### DATA FOR PROCESSING
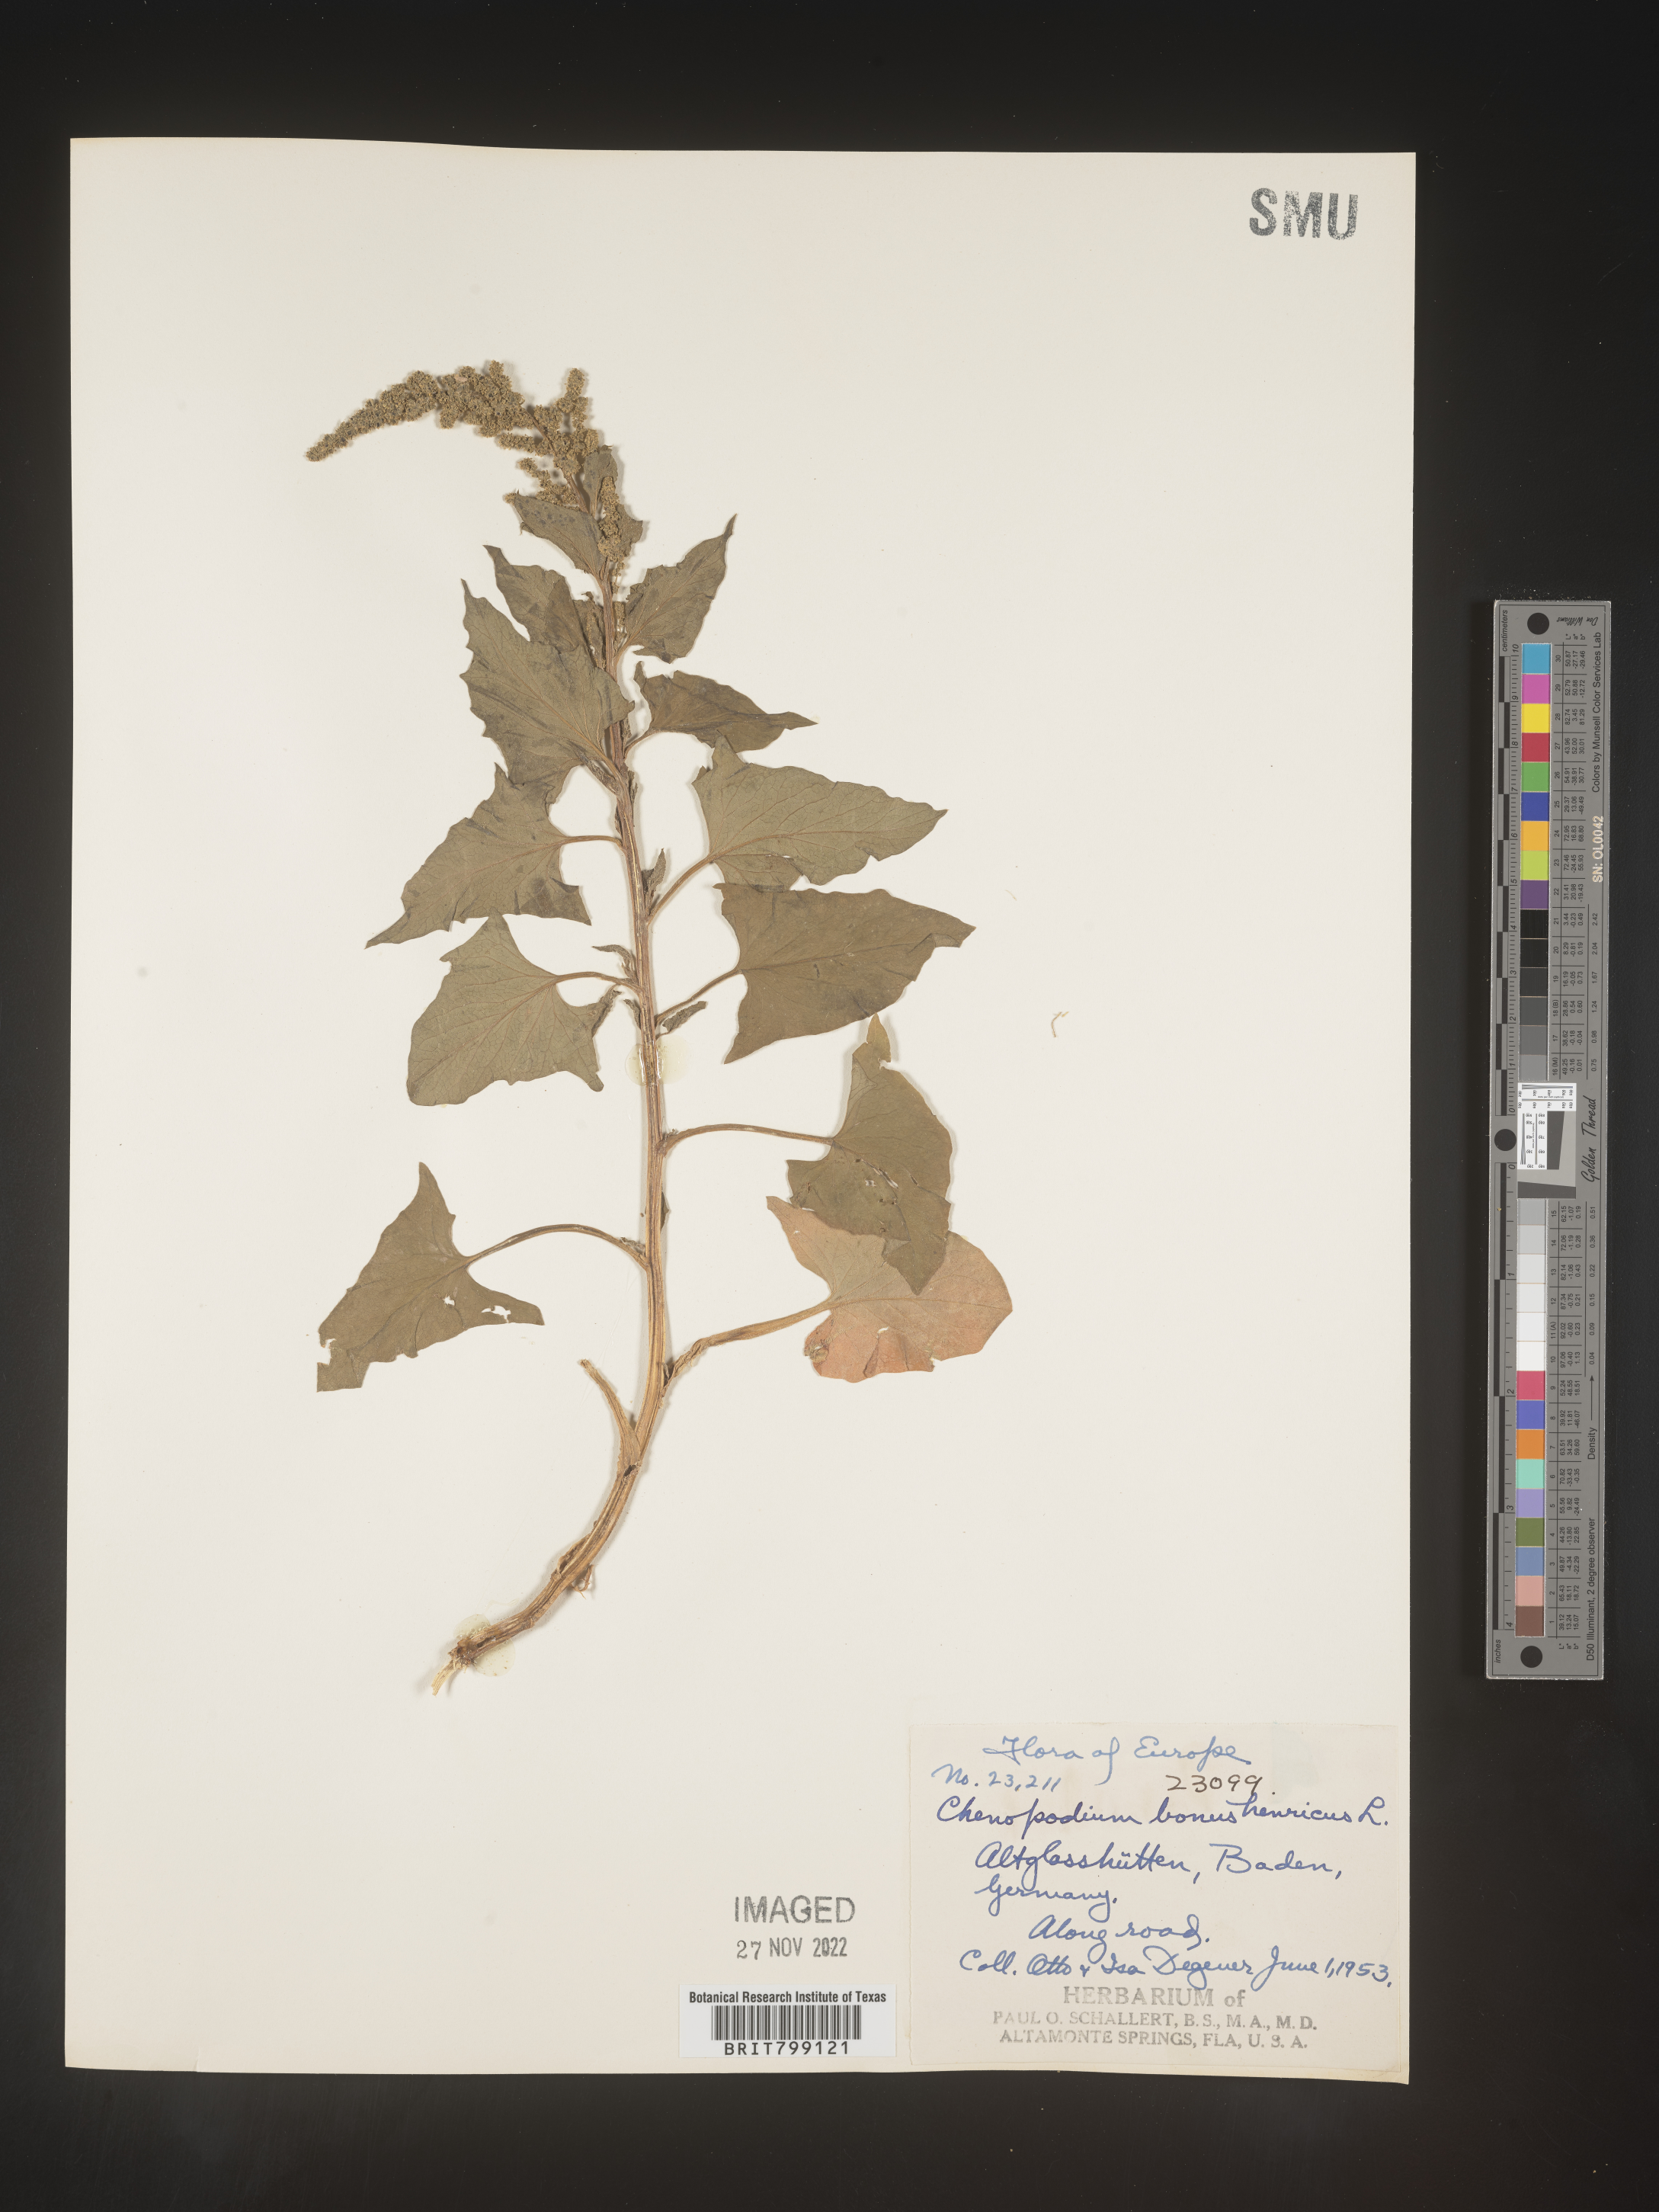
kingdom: Plantae
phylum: Tracheophyta
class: Magnoliopsida
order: Caryophyllales
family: Amaranthaceae
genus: Blitum
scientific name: Blitum bonus-henricus
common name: Good king henry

### THE REQUEST
Reproduce the material word for word, starting with the line that contains "class: Magnoliopsida" and going on through the last line of the material.

### SOLVED PROBLEM
class: Magnoliopsida
order: Caryophyllales
family: Amaranthaceae
genus: Blitum
scientific name: Blitum bonus-henricus
common name: Good king henry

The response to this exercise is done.